The goal here is to open up for debate the most commonly repeated pieces of advice in the industry.  I can guarantee you that every single part of my programs can and should be fixed and improved, just as I can guarantee you that every part of your program is the same.

That is the best news possible as it means that every day and every action is a chance to learn something new and to grant better information of the world around us.  The only way to accomplish that however is to let go of so many past beliefs and to purposely challenge everything you hold dear.  Just like the act of testing, if you aren’t challenging what you hold true how can you expect others to follow suit?

Occom’s Razor should tell you that the more people are talking about a practice the less likely it is to be valuable and the more likely it is to be efficient.  Skipping game theory, basic human nature tells us we gravitate towards that which already meets our own thoughts and patterns and look for confirmation instead of conflict with prior beliefs.  Fight that urge and your program and efforts can have magnitudes greater outcomes.

“Whenever you find yourself on the side of the majority, it is time to pause and reflect.” – Mark Twain

Join the Conversation Add Your Comment

  1. Hey Andrew, no doubt about there existing lot of misinformation and downright quackery in this business. Based on the premise of this article and what I picked up from it, I want to agree with you.

    However, I’m having a difficult time following your points and figuring out exactly what you’re saying. As just one example of several, I can’t make sense of this line: “In reality the actual concept of a hypothesis is not positive or negative, but the way that people hold onto them as a way to validate their actions is destructive.”

    I think some real-world examples and/or illustrations would have really helped get your point(s) across.

    1. Grigoriy,
      Think about it this way, a hypothesis is just a statement that you believe that there is a specific cause and effect for a certain action. It doesn’t mean there is that cause and effect, it doesn’t mean that even if that effect happens it happened because of the specific reason you believed it would. In fact, your belief in that statement in no way has a bearing on the real world situation, it is simply a statement you make about a belief you have. In that way a hypothesis is just a thing, it has no positive or negative connotation and it certainly has no power over what will actually happen.

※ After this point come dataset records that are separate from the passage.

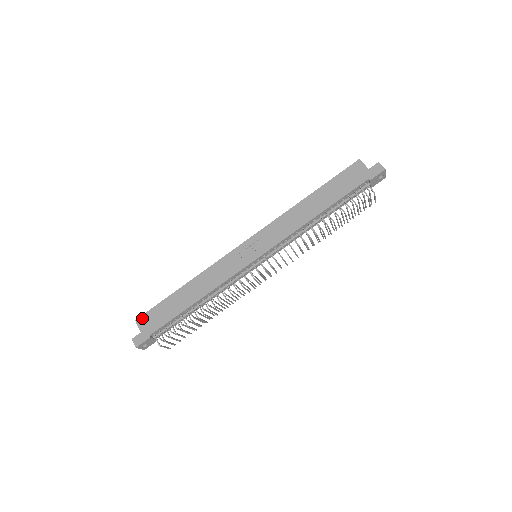
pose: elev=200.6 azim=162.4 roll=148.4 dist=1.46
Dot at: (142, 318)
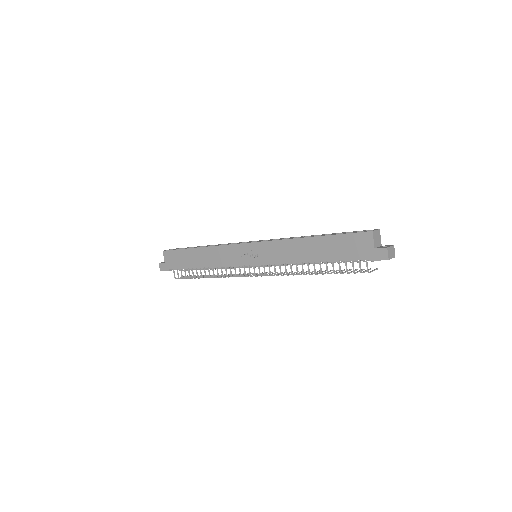
Dot at: (167, 253)
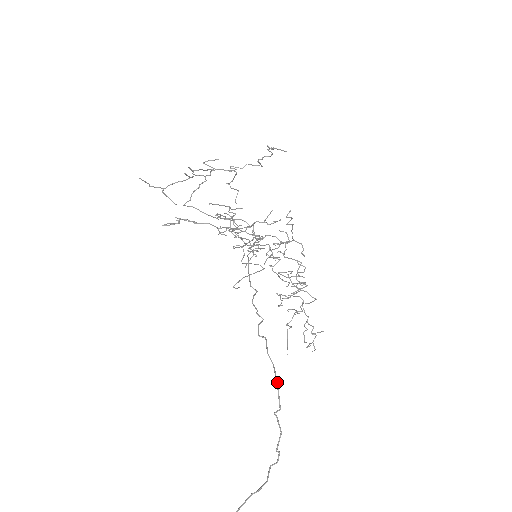
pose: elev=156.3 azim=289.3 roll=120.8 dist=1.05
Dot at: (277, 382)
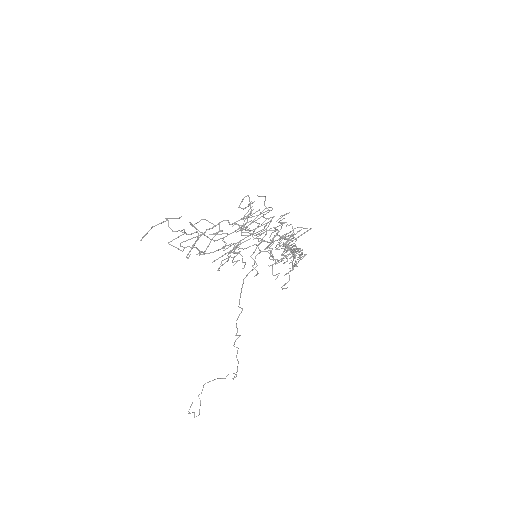
Dot at: occluded
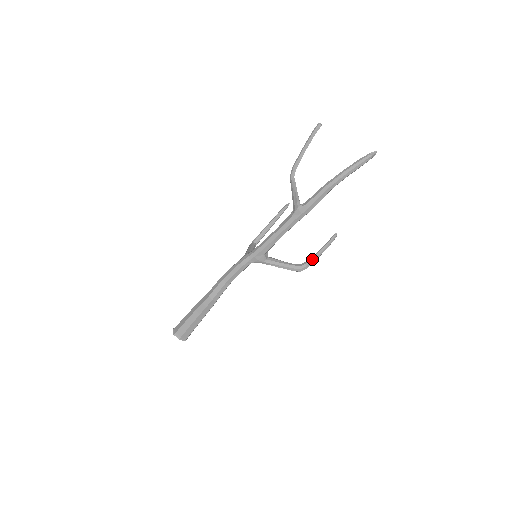
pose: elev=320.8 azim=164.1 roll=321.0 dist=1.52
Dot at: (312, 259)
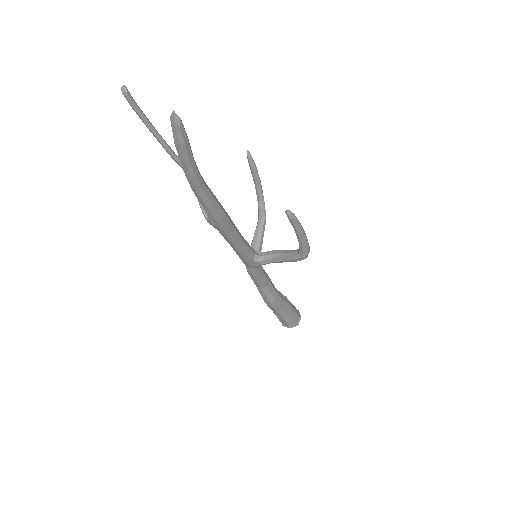
Dot at: (300, 244)
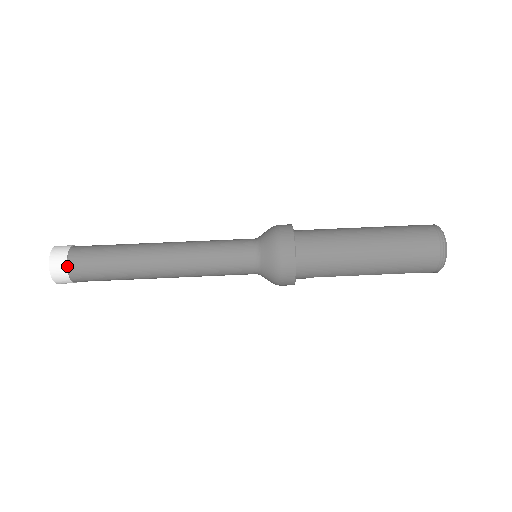
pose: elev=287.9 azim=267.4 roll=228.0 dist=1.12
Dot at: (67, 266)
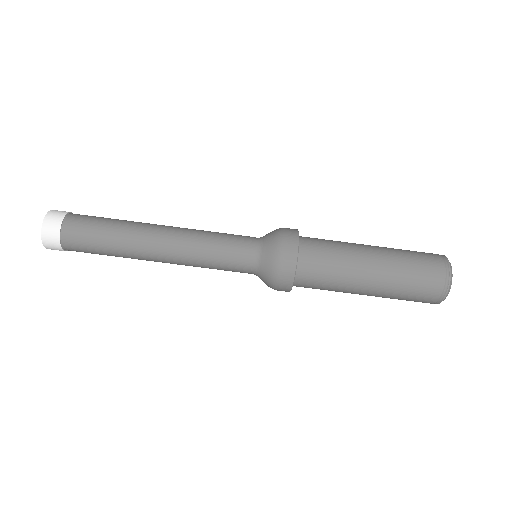
Dot at: (64, 250)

      What does have power over what can be observed and even more so over what people will take away from what is observed is the act of putting too much faith in that belief and by not allowing for an outcome outside of your own specific and limited world view. When it becomes the filter by which you judge your own actions, then it can be incredibly dangerous.

      Real world example. Me saying “I can fly” is just a meaningless statement right up until the moment that I jump off the side of the building…

    2. Fair – but so what do you call your treatments instead? Assumptions of what might work better? Alternatives?

      You ARE testing stuff that you think will perform better, not worse. So isn’t that a hypothesis no matter what?

    3. While I try to get as many inputs from others from what they think will perform better, I try my best to make sure that is not what determines what gets into a test. The goal is to have the highest quality and highest beta of options. I try to ensure that there is a large enough range and that things are included that challenge the where everyone else or the current site goes. I include those not because I think they will win, but because I know my opinion, like everyone else’s, has no bearing on the actual outcome.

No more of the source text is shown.